**LISTED ENTRIES**:
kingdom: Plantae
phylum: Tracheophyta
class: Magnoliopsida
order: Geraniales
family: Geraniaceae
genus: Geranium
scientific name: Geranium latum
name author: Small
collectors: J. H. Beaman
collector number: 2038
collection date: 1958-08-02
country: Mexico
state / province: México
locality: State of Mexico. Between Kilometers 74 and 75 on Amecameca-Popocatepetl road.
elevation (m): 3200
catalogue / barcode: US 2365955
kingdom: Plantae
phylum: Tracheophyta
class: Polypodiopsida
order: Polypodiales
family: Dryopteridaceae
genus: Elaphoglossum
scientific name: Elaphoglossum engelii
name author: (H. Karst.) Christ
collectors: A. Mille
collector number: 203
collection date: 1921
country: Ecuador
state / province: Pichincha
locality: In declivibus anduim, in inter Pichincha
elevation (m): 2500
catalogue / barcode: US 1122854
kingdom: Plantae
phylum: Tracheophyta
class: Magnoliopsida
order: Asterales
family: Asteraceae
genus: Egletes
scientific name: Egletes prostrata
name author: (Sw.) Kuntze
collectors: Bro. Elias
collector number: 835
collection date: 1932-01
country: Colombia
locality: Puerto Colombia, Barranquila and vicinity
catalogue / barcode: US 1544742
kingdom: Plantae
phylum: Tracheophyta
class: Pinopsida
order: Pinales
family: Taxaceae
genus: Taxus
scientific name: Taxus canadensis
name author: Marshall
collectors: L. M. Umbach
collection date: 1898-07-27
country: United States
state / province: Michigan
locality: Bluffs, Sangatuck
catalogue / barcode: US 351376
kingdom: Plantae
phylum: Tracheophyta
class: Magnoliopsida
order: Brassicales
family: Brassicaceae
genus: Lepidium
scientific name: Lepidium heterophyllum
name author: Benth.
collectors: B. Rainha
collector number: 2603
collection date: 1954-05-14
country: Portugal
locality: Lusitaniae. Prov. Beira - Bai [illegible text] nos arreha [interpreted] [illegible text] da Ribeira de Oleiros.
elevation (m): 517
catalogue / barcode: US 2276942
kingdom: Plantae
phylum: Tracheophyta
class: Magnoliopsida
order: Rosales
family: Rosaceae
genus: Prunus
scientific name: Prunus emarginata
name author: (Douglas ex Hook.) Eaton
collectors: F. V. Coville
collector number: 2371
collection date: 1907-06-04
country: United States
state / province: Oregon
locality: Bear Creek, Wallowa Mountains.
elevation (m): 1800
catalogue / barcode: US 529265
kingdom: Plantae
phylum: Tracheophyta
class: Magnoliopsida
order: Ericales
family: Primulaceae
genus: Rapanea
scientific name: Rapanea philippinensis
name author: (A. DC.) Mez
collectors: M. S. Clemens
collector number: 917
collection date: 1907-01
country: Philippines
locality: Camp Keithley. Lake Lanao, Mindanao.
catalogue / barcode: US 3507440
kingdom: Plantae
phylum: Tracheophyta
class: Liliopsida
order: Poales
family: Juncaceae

**WHAT YOU SHOULD DO**: Locate every line in the material that contains the string "elevation" and copy each one. Case counts.

**ANSWER BELOW**:
elevation (m): 3200
elevation (m): 2500
elevation (m): 517
elevation (m): 1800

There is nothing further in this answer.